China Is Digging A 10,000-Meter Hole Into The Earth To Reach The Cretaceous System
Chinese scientists have begun drilling a 10,000-meter (32,808 feet) hole into the Earth’s crust, as the world’s second largest economy explores new frontiers above and below the planet’s surface.
China has seemingly set off on a journey into the center of the earth. This week the country has begun digging what will eventually become the deepest hole in China’s history to test drilling technology and further understand the Earth’s underground structure.
Once completed, the hole is going to be 10,000 meters (32,808 feet). That’s a little more than 6 miles deep into the earth. The drilling is expected to occur for 457 days and is being led by the China National Petroleum Corp.
|China Is Drilling a 10000-Meter-Deep Hole Into Earth's Crust|
It will cut through 10 continental strata, which are the various layers of the earth. Once completed it will reach down into the cretaceous system; rocks in that layer of the year date back more than 140 million years.
The drilling project is part of the country’s efforts to expand underground research. During a speech back in 2021, Chinese President Xi Jinping urged scientists to break new barriers in different areas including deep earth exploration, China Daily reported.
And earlier this year, Chinese officials vowed to strategically build up the country’s energy supplies and mineral resources. “China will launch a new round of domestic prospecting operations, focusing on strategic bulk minerals that are in short supply,” Wang Guanghua, the minister of Natural Resources, said in an interview with Xinhua News Agency, according to Bloomberg.
This could explain why the project is based in the Xinjiang region, which is the largest oil and gas-producing area in the country, the South China Morning Post reported.

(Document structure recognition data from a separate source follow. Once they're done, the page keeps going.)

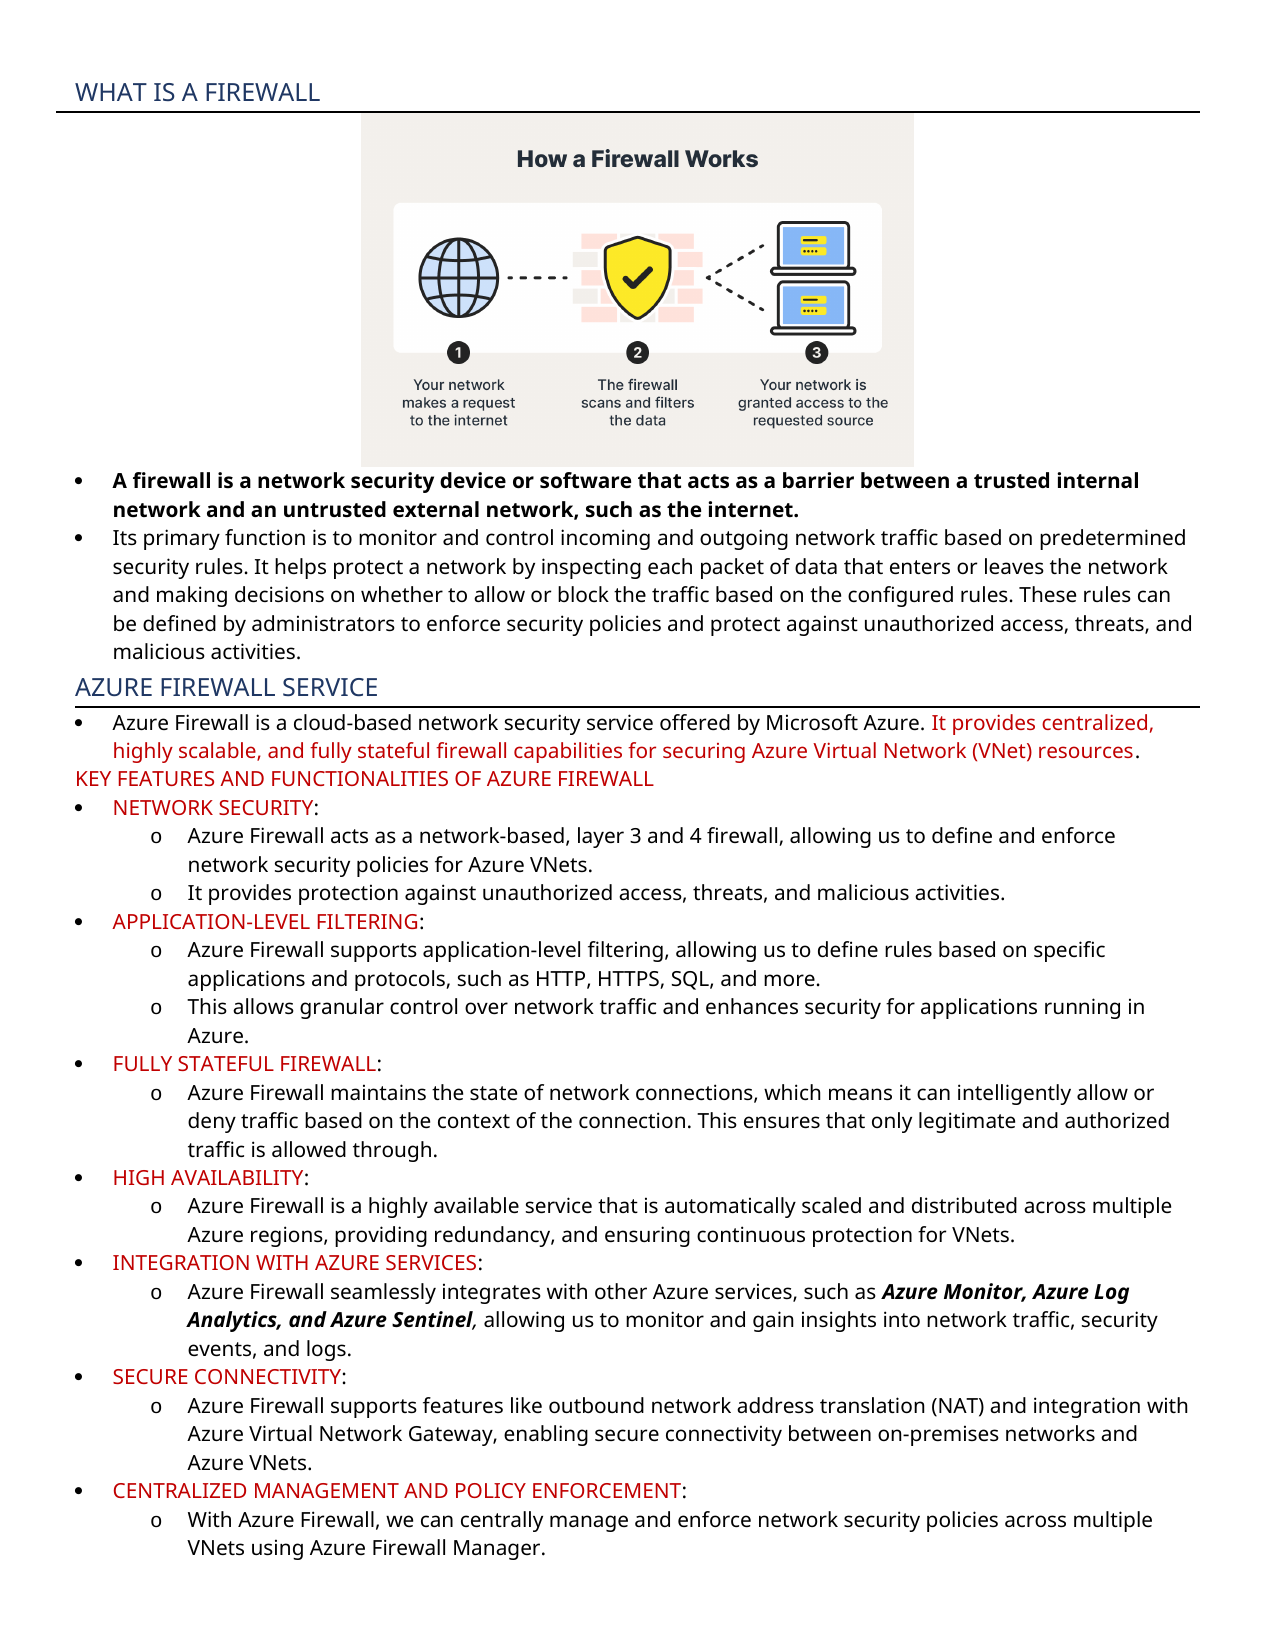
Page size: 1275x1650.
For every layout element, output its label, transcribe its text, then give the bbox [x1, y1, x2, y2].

list INTEGRATION WITH AZURE SERVICES: [75, 1248, 1200, 1277]
text KEY FEATURES AND FUNCTIONALITIES OF AZURE FIREWALL [75, 764, 1200, 793]
list Azure Firewall acts as a network-based, layer 3 and 4 firewall, allowing us to define and enforce network security policies for Azure VNets. [150, 821, 1200, 878]
list A firewall is a network security device or software that acts as a barrier between a trusted internal network and an untrusted external network, such as the internet. [75, 467, 1200, 523]
subtitle WHAT IS A FIREWALL [56, 75, 1200, 111]
list HIGH AVAILABILITY: [75, 1163, 1200, 1192]
list CENTRALIZED MANAGEMENT AND POLICY ENFORCEMENT: [75, 1476, 1200, 1505]
list Azure Firewall is a highly available service that is automatically scaled and distributed across multiple Azure regions, providing redundancy, and ensuring continuous protection for VNets. [150, 1192, 1200, 1248]
picture [361, 113, 914, 467]
subtitle AZURE FIREWALL SERVICE [75, 670, 1200, 706]
list With Azure Firewall, we can centrally manage and enforce network security policies across multiple VNets using Azure Firewall Manager. [150, 1505, 1200, 1562]
list Azure Firewall supports features like outbound network address translation (NAT) and integration with Azure Virtual Network Gateway, enabling secure connectivity between on-premises networks and Azure VNets. [150, 1391, 1200, 1476]
list Azure Firewall maintains the state of network connections, which means it can intelligently allow or deny traffic based on the context of the connection. This ensures that only legitimate and authorized traffic is allowed through. [150, 1078, 1200, 1163]
list Its primary function is to monitor and control incoming and outgoing network traffic based on predetermined security rules. It helps protect a network by inspecting each packet of data that enters or leaves the network and making decisions on whether to allow or block the traffic based on the configured rules. These rules can be defined by administrators to enforce security policies and protect against unauthorized access, threats, and malicious activities. [75, 523, 1200, 666]
list SECURE CONNECTIVITY: [75, 1362, 1200, 1391]
list APPLICATION-LEVEL FILTERING: [75, 907, 1200, 935]
list NETWORK SECURITY: [75, 793, 1200, 821]
list Azure Firewall is a cloud-based network security service offered by Microsoft Azure. It provides centralized, highly scalable, and fully stateful firewall capabilities for securing Azure Virtual Network (VNet) resources. [75, 708, 1200, 764]
list FULLY STATEFUL FIREWALL: [75, 1049, 1200, 1078]
list Azure Firewall supports application-level filtering, allowing us to define rules based on specific applications and protocols, such as HTTP, HTTPS, SQL, and more. [150, 935, 1200, 992]
list It provides protection against unauthorized access, threats, and malicious activities. [150, 878, 1200, 907]
list Azure Firewall seamlessly integrates with other Azure services, such as Azure Monitor, Azure Log Analytics, and Azure Sentinel, allowing us to monitor and gain insights into network traffic, security events, and logs. [150, 1277, 1200, 1362]
list This allows granular control over network traffic and enhances security for applications running in Azure. [150, 992, 1200, 1049]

China also has some of the world’s largest crude iron ore reserves in the world, which is widely used in steelmaking. This could present another energy opportunity for the country as it tests drilling technology.

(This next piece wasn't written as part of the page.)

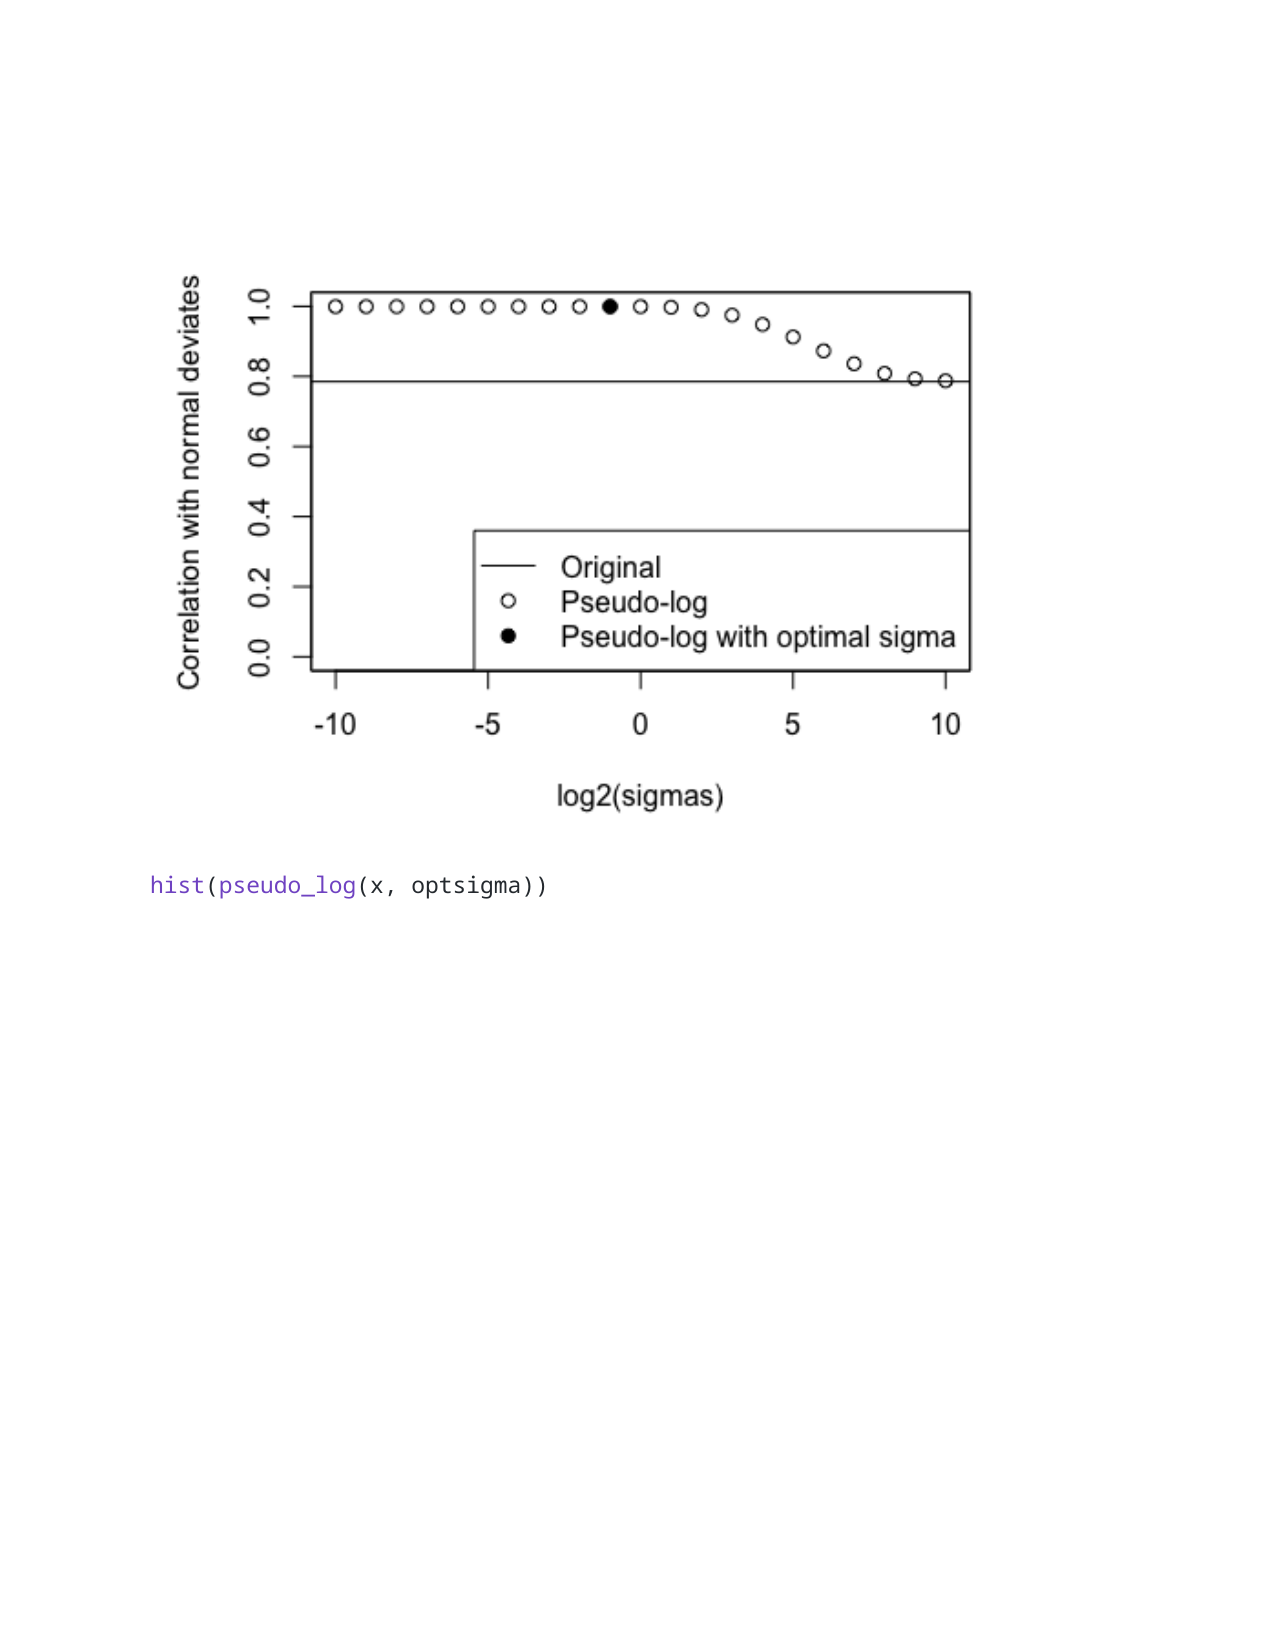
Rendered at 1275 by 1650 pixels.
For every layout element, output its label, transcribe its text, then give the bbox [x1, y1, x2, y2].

text hist(pseudo_log(x, optsigma)) [150, 869, 1125, 900]
picture [168, 150, 1044, 850]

Countries around the world are increasingly focused on mineral exploration. Rare earth minerals and other elements found deep underground are necessary for new clean technology. They’re often used to make batteries for electric vehicles, for energy storage, and for wind turbines. And as the market for more clean energy continues to increase, nations and businesses will need steady access to those minerals to keep up with demand.